Investors Continue Misguided Selloff of Gold Despite Coming Inflation
Monday saw a drop in gold prices as investors look to the Federal Reserve to raise interest rates next week. The misguided selloff comes despite almost certain future inflation levels, and many traders are likely to backtrack their bets in the coming months.
Higher interest rates will add to inflationary pressures. Leveraged businesses will find servicing their existing debt more expensive and will inevitably pass the cost on to consumers in the form of higher prices. Consumer price increases are detrimental to economic growth and job creation, which will put pressure on the Fed to keep rates low.

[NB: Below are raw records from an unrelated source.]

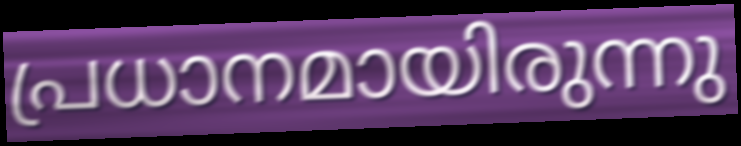
പ്രധാനമായിരുന്നു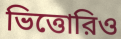
ভিত্তোরিও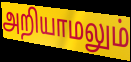
அறியாமலும்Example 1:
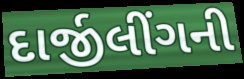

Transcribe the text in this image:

Optimism about increased consumer spending also seems to ignore the recent OPEC agreement to cut production. Less oil supply will drive up the price of almost every consumer good, given that it’s used to make everything from plastic goods to the fuel for vehicles driving to the store to purchase products. Even with record online sells, higher fuel and manufacturing costs will be passed to consumers via delivery services like FedEx.

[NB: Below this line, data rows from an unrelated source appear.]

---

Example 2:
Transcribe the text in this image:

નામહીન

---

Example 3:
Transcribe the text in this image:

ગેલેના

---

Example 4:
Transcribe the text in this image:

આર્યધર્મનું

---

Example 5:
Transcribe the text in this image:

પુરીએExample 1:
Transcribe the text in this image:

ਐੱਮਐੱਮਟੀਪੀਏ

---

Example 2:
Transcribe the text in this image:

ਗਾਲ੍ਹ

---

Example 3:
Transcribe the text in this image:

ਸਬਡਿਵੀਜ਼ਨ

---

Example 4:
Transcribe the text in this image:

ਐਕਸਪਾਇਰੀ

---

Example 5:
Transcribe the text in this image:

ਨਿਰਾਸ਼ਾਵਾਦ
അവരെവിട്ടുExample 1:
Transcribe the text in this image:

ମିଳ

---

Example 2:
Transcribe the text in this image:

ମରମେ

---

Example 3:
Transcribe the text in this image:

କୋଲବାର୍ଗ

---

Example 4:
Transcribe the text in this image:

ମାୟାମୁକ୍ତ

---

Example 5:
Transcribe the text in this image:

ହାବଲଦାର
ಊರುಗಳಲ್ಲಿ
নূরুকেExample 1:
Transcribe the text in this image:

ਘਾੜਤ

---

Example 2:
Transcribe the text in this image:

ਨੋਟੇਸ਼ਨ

Some investors are looking to a Trump-induced stimulus via tax cuts to stimulate consumer spending, but those are still hypothetical. Even if the tax cuts happen, we’re likely to see little increase in consumer spending due to higher prices. There won’t be enough spending to offset the loss of government revenue resulting from a tax cut. Less government revenue will widen the spending deficit and increase the national debt while higher interest rates will make servicing that debt impossible.
Even when the Fed hikes rates this month, it will likely be a quarter point, which won’t help stamp down inflation. More likely, the Fed is already behind the curve and will need to catch up with a meaningful rate hike that will be impossible without imploding the markets. Inflation will continue to devalue the dollar and those buying gold and silver to protect their wealth will be ahead of the game.